# The task
Print the data below exactly, but only the lines from the one containing "at that scale." down to the one containing "with inclusions and", inclusive.

════════════════

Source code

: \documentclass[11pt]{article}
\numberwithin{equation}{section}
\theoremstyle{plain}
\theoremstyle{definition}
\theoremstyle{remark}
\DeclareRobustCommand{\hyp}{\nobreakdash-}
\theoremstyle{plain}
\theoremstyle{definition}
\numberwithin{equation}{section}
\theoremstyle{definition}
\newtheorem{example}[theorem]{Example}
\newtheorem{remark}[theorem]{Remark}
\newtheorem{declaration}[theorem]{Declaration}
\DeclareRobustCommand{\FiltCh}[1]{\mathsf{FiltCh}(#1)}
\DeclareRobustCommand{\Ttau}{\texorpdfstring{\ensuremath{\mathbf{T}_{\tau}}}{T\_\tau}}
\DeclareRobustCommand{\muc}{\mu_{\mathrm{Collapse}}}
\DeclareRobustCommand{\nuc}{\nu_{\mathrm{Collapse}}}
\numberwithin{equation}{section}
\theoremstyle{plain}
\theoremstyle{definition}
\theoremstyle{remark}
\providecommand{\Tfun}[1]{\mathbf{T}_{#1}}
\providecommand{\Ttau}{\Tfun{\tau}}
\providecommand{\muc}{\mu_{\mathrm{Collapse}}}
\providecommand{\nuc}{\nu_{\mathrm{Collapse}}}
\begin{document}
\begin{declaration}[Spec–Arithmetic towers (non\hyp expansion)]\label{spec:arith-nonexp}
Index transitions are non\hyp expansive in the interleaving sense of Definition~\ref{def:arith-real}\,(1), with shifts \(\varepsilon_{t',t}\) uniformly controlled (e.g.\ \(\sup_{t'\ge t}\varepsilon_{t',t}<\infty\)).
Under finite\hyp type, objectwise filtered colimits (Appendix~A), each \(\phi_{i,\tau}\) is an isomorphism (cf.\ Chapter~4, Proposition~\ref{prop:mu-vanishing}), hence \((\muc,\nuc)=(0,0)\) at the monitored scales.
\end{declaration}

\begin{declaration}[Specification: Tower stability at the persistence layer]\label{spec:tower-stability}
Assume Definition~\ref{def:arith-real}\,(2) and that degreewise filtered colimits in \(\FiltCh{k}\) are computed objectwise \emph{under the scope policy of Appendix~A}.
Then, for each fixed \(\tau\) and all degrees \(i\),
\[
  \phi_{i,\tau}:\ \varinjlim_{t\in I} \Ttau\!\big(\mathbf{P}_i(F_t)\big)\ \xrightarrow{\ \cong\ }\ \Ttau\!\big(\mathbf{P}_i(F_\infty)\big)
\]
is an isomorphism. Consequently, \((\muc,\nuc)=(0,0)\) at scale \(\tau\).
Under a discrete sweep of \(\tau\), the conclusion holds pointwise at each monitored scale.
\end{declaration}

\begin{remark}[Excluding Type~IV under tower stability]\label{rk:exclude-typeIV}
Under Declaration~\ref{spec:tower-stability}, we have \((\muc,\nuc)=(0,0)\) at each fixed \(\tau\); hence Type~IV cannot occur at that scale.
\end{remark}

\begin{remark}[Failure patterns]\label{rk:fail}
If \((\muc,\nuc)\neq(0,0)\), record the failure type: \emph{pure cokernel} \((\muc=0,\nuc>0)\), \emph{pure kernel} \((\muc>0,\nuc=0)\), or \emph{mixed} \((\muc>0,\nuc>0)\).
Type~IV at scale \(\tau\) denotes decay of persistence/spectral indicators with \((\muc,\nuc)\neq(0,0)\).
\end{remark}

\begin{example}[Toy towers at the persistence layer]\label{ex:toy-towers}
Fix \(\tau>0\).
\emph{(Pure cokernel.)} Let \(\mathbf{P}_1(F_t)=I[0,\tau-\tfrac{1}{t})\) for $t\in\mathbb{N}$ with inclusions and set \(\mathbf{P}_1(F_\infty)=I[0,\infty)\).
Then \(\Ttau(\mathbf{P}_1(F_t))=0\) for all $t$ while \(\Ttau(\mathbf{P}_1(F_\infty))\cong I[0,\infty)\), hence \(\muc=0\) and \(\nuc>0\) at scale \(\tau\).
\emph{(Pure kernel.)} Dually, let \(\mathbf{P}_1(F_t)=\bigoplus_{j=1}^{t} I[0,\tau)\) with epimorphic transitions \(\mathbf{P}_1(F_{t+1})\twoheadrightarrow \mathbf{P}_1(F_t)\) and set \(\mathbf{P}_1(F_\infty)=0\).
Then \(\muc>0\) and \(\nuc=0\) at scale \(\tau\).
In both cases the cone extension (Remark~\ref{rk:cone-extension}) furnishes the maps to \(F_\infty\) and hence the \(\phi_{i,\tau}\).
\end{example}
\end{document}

════════════════

# Solution for this problem
Under Declaration~\ref{spec:tower-stability}, we have \((\muc,\nuc)=(0,0)\) at each fixed \(\tau\); hence Type~IV cannot occur at that scale.
\end{remark}

\begin{remark}[Failure patterns]\label{rk:fail}
If \((\muc,\nuc)\neq(0,0)\), record the failure type: \emph{pure cokernel} \((\muc=0,\nuc>0)\), \emph{pure kernel} \((\muc>0,\nuc=0)\), or \emph{mixed} \((\muc>0,\nuc>0)\).
Type~IV at scale \(\tau\) denotes decay of persistence/spectral indicators with \((\muc,\nuc)\neq(0,0)\).
\end{remark}

\begin{example}[Toy towers at the persistence layer]\label{ex:toy-towers}
Fix \(\tau>0\).
\emph{(Pure cokernel.)} Let \(\mathbf{P}_1(F_t)=I[0,\tau-\tfrac{1}{t})\) for $t\in\mathbb{N}$ with inclusions and set \(\mathbf{P}_1(F_\infty)=I[0,\infty)\).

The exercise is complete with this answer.